> Work to be completed
The line containing "assembles three decades" marks the start, and the last line of the records below marks the end. Print that run exactly and nothing else.

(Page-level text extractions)
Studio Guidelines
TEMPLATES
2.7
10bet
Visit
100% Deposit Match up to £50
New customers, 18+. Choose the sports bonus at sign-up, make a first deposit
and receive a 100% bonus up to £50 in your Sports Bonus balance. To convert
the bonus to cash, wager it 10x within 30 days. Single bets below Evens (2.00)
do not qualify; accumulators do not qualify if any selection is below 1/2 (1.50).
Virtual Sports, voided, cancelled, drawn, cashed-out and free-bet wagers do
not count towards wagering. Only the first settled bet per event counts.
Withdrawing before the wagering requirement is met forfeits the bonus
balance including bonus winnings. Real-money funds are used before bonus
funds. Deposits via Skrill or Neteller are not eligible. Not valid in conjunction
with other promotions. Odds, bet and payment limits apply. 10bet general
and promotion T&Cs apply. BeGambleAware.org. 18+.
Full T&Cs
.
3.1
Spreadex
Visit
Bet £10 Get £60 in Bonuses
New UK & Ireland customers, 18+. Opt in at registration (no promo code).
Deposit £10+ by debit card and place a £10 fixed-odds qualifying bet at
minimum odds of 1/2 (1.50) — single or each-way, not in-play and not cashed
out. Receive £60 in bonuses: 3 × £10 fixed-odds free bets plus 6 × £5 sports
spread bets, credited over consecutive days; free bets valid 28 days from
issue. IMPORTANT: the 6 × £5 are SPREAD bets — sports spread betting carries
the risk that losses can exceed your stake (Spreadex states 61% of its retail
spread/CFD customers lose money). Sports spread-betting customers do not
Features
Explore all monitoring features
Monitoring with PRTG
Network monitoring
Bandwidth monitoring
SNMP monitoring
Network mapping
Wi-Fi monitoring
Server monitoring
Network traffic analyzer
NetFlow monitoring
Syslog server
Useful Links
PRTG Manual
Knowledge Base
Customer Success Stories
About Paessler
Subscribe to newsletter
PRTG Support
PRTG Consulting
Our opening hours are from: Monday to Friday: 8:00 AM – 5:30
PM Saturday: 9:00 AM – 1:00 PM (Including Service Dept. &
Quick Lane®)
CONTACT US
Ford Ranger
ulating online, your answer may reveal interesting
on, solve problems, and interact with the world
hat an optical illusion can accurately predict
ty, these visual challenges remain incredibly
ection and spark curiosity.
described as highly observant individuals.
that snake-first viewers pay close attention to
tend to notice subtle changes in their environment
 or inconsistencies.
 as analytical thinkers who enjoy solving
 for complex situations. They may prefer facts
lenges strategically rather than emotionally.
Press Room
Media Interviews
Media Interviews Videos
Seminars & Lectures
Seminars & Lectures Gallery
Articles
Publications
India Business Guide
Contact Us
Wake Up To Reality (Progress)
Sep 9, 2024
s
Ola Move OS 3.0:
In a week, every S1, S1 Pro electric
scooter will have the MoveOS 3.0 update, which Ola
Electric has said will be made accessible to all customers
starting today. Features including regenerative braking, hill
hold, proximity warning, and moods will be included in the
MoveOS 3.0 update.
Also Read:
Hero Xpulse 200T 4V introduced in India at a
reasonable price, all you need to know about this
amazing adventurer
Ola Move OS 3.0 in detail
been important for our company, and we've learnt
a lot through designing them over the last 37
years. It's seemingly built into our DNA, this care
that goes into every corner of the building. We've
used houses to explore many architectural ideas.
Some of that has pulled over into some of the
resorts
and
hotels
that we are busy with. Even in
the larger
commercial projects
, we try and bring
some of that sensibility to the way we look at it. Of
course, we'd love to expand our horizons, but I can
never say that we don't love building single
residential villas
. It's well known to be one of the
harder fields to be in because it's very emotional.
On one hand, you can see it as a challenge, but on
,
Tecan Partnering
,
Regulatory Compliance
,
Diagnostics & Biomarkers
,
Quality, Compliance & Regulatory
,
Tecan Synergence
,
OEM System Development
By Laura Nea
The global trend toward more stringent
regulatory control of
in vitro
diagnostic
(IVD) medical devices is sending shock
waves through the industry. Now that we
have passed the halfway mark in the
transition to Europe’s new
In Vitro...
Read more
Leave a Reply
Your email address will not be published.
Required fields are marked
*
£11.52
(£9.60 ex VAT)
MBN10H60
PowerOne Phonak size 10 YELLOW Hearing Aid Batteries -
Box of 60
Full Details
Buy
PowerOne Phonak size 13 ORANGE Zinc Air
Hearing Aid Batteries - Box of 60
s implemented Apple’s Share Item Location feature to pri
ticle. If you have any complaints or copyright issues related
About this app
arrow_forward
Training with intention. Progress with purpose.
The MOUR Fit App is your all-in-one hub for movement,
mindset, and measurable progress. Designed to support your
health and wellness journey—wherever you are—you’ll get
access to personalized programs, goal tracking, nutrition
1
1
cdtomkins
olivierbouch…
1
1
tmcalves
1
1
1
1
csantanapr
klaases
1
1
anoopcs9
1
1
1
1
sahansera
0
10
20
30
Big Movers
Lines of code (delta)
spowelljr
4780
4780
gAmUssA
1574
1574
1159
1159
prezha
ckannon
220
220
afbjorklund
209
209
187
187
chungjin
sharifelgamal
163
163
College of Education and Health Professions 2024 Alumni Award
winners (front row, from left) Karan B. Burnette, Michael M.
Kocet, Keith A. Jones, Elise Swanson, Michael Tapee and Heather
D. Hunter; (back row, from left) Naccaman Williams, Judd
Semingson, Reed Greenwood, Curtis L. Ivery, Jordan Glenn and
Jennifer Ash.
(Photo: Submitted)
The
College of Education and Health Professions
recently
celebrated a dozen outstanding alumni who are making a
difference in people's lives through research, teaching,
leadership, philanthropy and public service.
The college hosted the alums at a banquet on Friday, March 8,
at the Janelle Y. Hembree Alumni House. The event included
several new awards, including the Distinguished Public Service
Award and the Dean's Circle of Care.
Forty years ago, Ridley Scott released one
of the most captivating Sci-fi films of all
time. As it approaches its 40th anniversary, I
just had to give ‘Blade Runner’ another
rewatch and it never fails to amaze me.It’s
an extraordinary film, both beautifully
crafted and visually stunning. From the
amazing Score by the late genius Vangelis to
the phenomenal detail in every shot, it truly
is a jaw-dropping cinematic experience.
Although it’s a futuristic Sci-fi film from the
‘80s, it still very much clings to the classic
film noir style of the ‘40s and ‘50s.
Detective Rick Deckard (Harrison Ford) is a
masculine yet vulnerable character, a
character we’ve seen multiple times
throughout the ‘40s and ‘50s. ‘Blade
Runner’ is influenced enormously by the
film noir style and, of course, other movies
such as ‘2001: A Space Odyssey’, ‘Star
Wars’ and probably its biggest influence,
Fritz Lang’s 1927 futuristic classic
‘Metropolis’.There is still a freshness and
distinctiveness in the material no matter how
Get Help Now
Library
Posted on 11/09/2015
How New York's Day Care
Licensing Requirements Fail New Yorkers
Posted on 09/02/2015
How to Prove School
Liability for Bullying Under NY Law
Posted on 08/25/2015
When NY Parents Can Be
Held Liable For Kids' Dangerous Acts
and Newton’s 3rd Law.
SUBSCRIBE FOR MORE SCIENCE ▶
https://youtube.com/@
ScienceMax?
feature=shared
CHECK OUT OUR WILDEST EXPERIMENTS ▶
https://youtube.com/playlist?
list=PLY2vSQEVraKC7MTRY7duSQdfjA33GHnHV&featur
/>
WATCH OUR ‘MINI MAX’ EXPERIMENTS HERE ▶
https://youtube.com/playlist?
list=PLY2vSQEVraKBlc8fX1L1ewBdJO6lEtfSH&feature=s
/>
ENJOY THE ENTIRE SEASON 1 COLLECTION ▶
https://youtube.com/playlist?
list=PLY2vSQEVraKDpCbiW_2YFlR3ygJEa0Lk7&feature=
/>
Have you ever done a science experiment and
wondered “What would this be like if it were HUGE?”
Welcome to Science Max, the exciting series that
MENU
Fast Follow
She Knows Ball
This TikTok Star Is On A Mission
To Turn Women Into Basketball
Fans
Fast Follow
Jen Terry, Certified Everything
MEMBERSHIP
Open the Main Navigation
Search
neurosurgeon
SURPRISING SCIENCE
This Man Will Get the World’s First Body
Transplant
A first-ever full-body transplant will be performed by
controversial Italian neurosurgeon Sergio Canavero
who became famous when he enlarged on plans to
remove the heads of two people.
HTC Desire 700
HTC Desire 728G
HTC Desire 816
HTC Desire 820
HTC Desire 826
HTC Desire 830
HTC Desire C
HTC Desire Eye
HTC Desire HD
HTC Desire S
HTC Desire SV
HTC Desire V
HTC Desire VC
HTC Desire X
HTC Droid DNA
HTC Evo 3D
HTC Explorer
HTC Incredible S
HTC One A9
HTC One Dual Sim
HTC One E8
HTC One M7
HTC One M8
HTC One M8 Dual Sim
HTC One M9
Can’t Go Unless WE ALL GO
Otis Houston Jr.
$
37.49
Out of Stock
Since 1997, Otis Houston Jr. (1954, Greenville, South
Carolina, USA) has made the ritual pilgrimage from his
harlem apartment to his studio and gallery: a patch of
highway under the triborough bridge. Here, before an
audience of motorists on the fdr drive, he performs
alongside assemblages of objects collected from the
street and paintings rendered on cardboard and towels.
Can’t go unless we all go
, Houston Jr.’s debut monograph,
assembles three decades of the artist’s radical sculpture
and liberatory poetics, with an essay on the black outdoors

> Solution to this exercise
assembles three decades of the artist’s radical sculpture
and liberatory poetics, with an essay on the black outdoors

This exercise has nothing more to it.